Point is, great stories are written that fall within the parameters of mundane SF (though mine may, or may not, qualify as "great"). The problem is that the movement of mundane SF seeks to be prescriptive. It seeks to say, "This is the only way to write good science fiction stories." Which is bullshit. It's specifically bullshit in this case, as we can cite many dozens of examples to the contrary, and it's bullshit because the unabashedly arrogant and short-sighted founders of the movement don't understand that science fiction is fiction, not science. Big difference. Science fiction is no more science than is high fantasy or westerns or the ghost story. It has no more right to claim that it's the "literature of ideas"* than does Moby Dick, The Heart of Darkness, The Color Purple, The Grapes of Wrath, or Ulysses. And there are few things in literature more heinous than seeking to be prescriptive, seeking to tell other writers what they should write, which, by extension, is telling readers what they should read.

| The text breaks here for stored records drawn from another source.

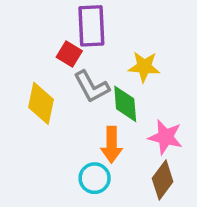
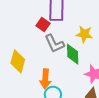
yellow diamond: (41, 103) -> (18, 61), moved
orange arrow: (112, 145) -> (45, 79), moved

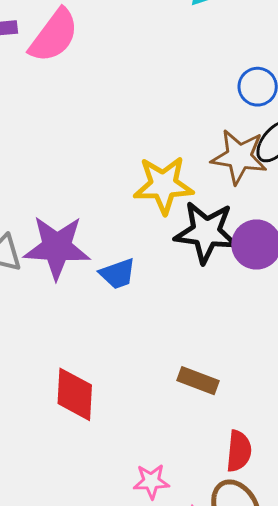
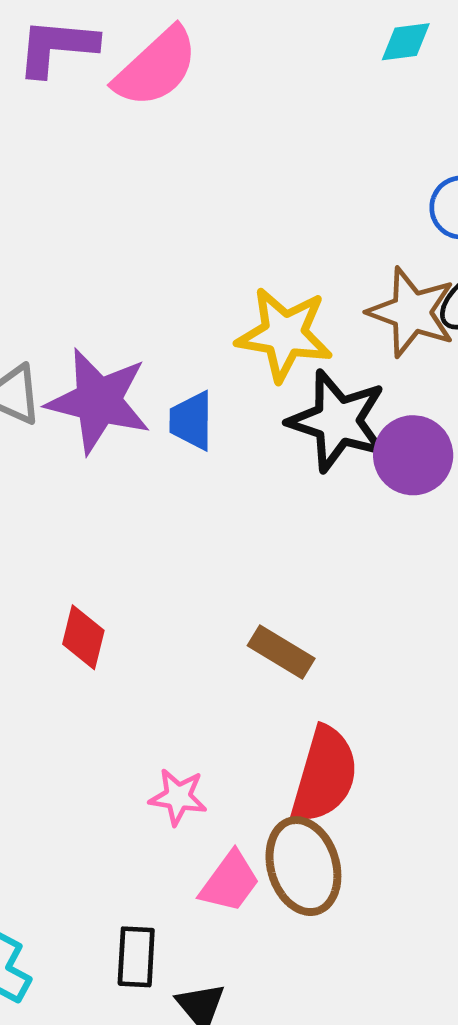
blue trapezoid: (118, 274) -> (191, 421), moved, turned 99
red diamond: (75, 394) -> (83, 637), size x0.7
red semicircle: (239, 451) -> (325, 775), size x1.5

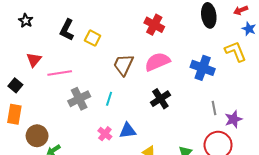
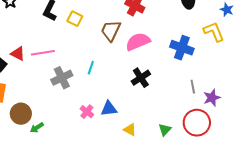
red triangle: (34, 60) -> (18, 54), moved, turned -42
brown trapezoid: (123, 65) -> (111, 31), moved
cyan line: (109, 99) -> (91, 68), moved

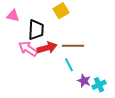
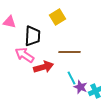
red arrow: (47, 48) -> (44, 67), moved
cyan line: (69, 65) -> (72, 78), moved

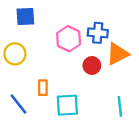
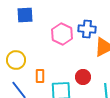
yellow circle: (15, 54) -> (16, 60), moved
red circle: (92, 65) -> (83, 77), moved

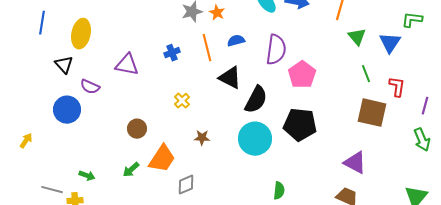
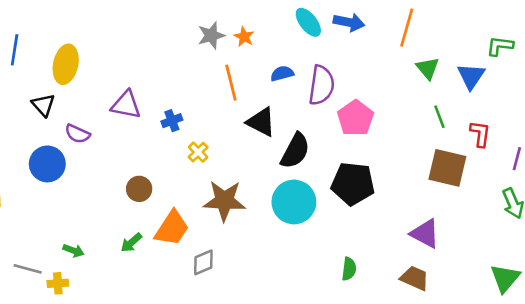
blue semicircle: (236, 41) -> (282, 73), moved
blue cross: (172, 53) -> (172, 121), moved
brown star: (202, 138) -> (224, 201), size x2.0
green semicircle: (279, 191) -> (349, 269), moved

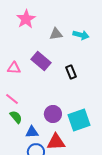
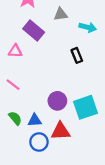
cyan arrow: (81, 35) -> (88, 27), moved
purple rectangle: (41, 61) -> (34, 31), moved
green semicircle: (16, 117) -> (15, 118), moved

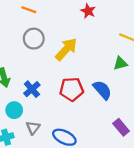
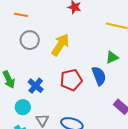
green triangle: (120, 63) -> (112, 57), moved
blue semicircle: (102, 90) -> (99, 76), turned 30

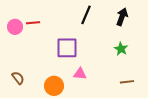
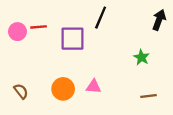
black arrow: (122, 17) -> (159, 20), moved
purple square: (67, 48) -> (72, 39), moved
orange circle: (54, 86) -> (63, 89), moved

Enough said. For now, anyway. Write, and read, whatever sort of fiction you want to write, and read what you want to read. Just do it well. Oh, and no matter what sort of fiction you're writing, unless the characters come first, give it up. Fiction is about people, not things. Not events, unless it's about how things and events affect people. Enter the minds of your people and allow them to become people. Is that prescriptive, what I just said. If it is, whatever. I'm a hypocrite. Still, the "mundane" movement remains full of shit. I'm keeping my starships, intergalactic travel, and aliens. I won't ditch Childhood's End and Dune and Slaughterhouse-Five because a bunch of self-important doofuses say we need to SF to "progress" beyond Shai-Hulud and Tralfamadorians. That's another myth: No form of fictional literature progresses towards some ideal, superior form, anymore than biological evolution displays progress from "primitive" to "advanced" states. Didn't we get past these silly notions way back in the early 20th Century?
Oh, and eBay!
I Have Coffee Mouth,
*Pamela Sargent said that, near as I can tell. It is worth noting that she was anything but a "mundane" SF author. Hell, she wrote fucking Star Trek tie-ins.
** corucia is a smart dude, regardless. One of my favorites on LJ. Back off, man. He's a scientist. No, the actual, factual sort. And he knows about turtles.